Article 7.f) of the aforementioned directive establishes that legitimate interest must be evaluated by weighing up the interests or fundamental rights and freedoms of the interested party against the legitimate interest of the party responsible for data processing. In this case, the party responsible was the resident’s association, as an entity formed by the owners of the property as a whole.
The case resolved by the ECJ originates in Romania, where a resident’s association passed, in the general meeting, the decision for the installation of a video surveillance system in the building, wherein only one of the owners opposed the decision, deeming that it breached the right to a private life. Consequently, this owner did not give consent for the processing of personal data in the form of video surveillance recordings of the communal areas of the building where the owner lived.
The national regulations established that the processing of data of a personal nature may only be carried out with the express and unequivocal consent of the interested party. However, one of the exceptions to the general rule allows data processing for the purpose of protecting the life, physical integrity or health of the subject of the data processing or of another person under threat.
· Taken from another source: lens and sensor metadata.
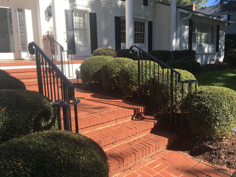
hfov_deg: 61.7
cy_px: 88
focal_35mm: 29
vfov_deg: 48.2
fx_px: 198
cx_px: 118
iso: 25
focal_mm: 4.15
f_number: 2.2
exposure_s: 1/663
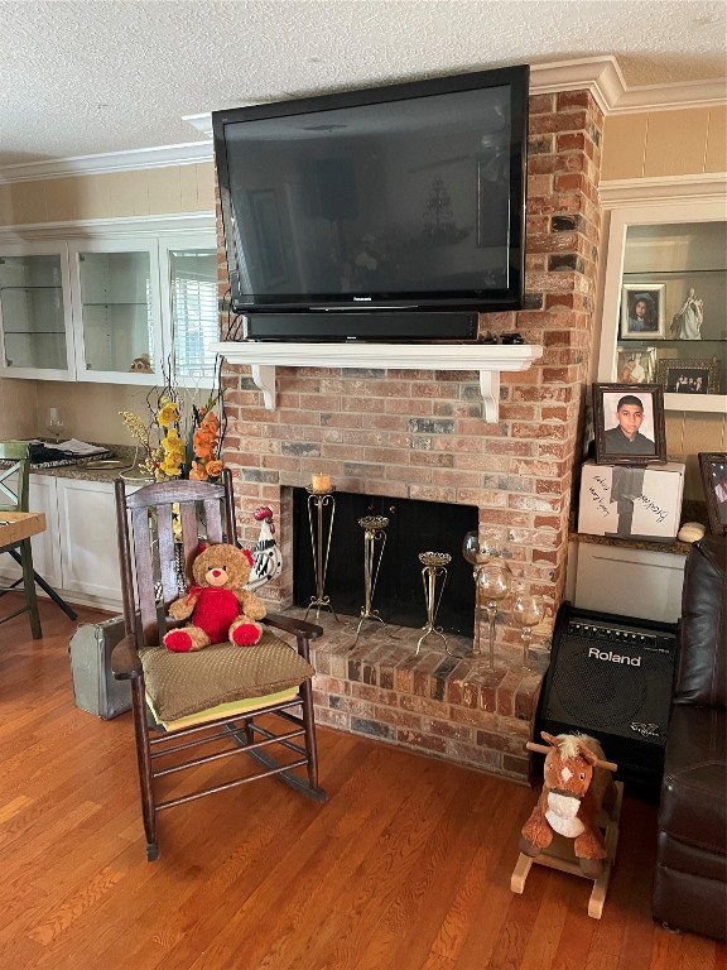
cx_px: 364
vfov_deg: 67.3
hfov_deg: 53.1
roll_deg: -1.8
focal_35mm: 26
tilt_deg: -11.6
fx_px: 728
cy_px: 485
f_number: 1.6
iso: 400
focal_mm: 4.2
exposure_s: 1/40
Thus, the ECJ undertakes an evaluation of the interests of both parties in the conflict, assessing in part the severity of the violation of the rights of the interested party who opposed the data processing, and differentiating between personal data being stored in sources of information accessible to the public or sources of information not accessible to the public.
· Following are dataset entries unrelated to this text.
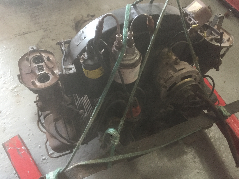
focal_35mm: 29
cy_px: 90
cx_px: 120
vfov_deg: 48.2
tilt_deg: -50.5
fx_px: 200
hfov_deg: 61.7
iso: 250
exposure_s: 1/25
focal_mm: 4.15
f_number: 2.2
This evaluation puts the interests of the affected party, taking into account that their data would be stored in sources of information not accessible to the public, in contrast with the importance of legitimate interest to the rest of the owners, upon which the decision to install a video surveillance system is based, i.e. to guarantee the security and peace of mind of the inhabitants of the building (protection of the property, health and life).
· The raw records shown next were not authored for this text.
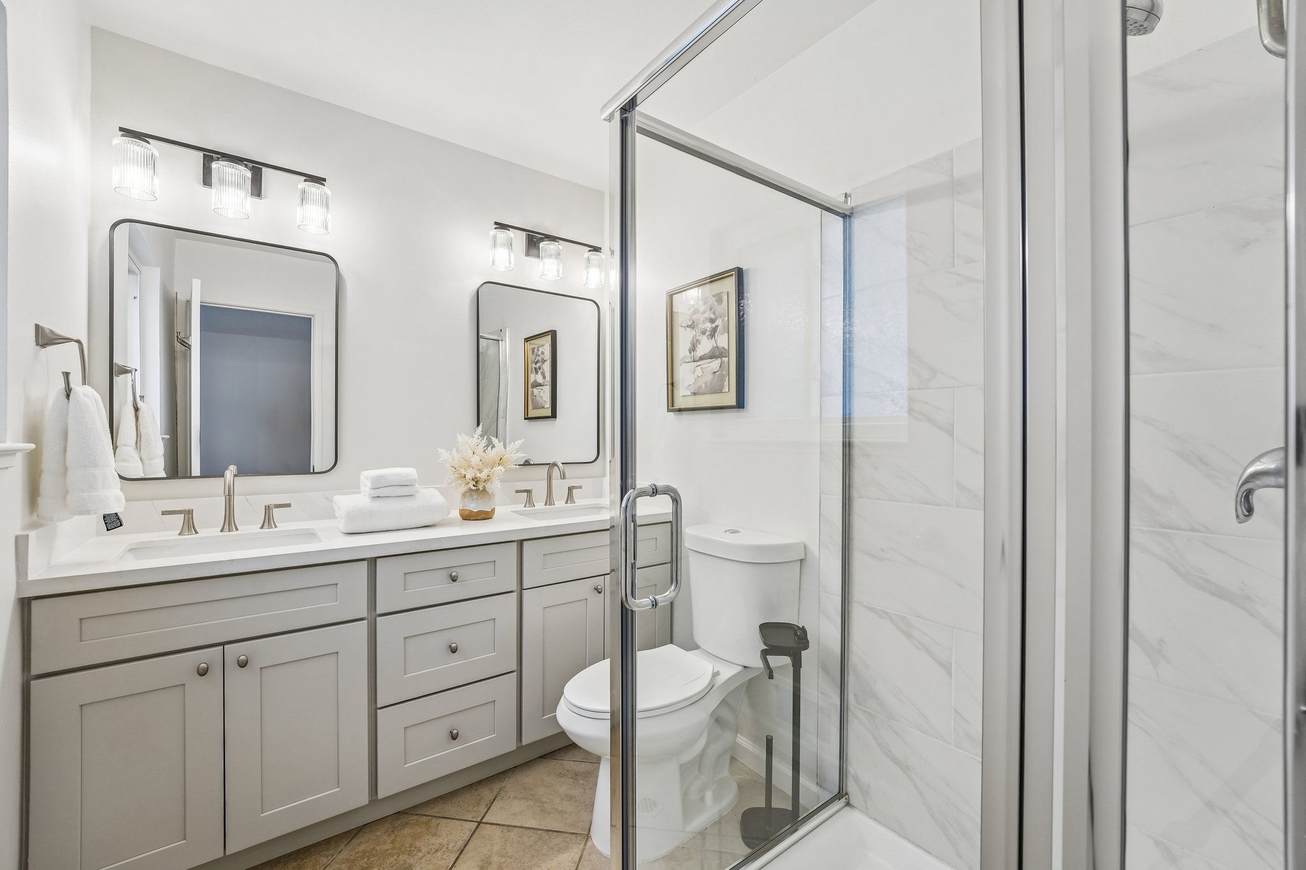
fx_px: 508
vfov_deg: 81.2
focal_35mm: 14
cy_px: 435
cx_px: 653
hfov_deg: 104.3
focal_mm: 14
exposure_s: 1/40
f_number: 8
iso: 640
Finally, the ECJ resolves that the national Romanian law referring to legitimate interest did not conflict with the data protection laws in force at the time (Directive 95/46/EC), now transferred and updated into the provisions of the GRPD, leaving the evaluation to the court of first instance as to whether the satisfaction of the legitimate interest pursued by the residents’ association (safeguarding security and the protection of persons and property) should prevail over the interests of the affected property owner in particular.
Currently, the assessment of the legitimate interests of the parties for the processing of personal data without the consent of the interested party is regulated in article 6.1.f) of the GRPD. Likewise, in order to arrive at the point of making this assessment, previously the principles established in article 5 of the GRPD regarding adequacy, relevance and limitation of the data to those who are strictly necessary for obtaining the desired results must be complied with.